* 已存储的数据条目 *
--*--

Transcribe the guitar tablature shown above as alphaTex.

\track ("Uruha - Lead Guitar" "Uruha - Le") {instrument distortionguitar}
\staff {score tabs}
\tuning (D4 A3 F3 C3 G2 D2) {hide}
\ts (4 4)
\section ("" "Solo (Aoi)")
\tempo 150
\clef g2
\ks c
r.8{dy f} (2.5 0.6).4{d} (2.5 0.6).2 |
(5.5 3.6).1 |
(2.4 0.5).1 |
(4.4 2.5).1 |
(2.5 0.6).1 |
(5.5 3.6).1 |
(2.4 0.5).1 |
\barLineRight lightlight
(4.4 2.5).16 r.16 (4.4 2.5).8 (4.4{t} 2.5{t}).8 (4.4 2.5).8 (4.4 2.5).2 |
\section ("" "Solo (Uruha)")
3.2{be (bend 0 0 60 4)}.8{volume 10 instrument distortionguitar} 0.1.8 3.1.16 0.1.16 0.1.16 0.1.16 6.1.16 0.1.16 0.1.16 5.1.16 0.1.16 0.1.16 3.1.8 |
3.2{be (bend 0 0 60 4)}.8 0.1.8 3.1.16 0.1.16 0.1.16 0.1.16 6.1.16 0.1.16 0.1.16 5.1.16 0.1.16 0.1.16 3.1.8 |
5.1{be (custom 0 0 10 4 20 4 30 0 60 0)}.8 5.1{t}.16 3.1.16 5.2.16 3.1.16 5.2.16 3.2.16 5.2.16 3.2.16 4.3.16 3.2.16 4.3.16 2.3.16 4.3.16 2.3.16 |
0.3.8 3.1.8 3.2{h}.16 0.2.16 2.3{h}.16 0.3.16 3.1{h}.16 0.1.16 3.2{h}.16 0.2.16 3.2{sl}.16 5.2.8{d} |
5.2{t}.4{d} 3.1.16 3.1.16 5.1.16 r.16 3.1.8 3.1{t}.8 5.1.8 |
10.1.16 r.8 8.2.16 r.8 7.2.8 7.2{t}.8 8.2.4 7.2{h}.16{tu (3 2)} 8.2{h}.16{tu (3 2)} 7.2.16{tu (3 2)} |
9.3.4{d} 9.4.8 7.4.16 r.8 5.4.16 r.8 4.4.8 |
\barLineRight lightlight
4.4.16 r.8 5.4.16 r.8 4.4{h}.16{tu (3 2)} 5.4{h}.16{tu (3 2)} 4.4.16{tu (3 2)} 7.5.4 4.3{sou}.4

--*--

* 练习任务 *
找出上面条目中含有字符串“bend”的所有行，并把这些行逐一抄写下来。大小写不同的不算匹配。

* 参考答案 *
3.2{be (bend 0 0 60 4)}.8{volume 10 instrument distortionguitar} 0.1.8 3.1.16 0.1.16 0.1.16 0.1.16 6.1.16 0.1.16 0.1.16 5.1.16 0.1.16 0.1.16 3.1.8 |
3.2{be (bend 0 0 60 4)}.8 0.1.8 3.1.16 0.1.16 0.1.16 0.1.16 6.1.16 0.1.16 0.1.16 5.1.16 0.1.16 0.1.16 3.1.8 |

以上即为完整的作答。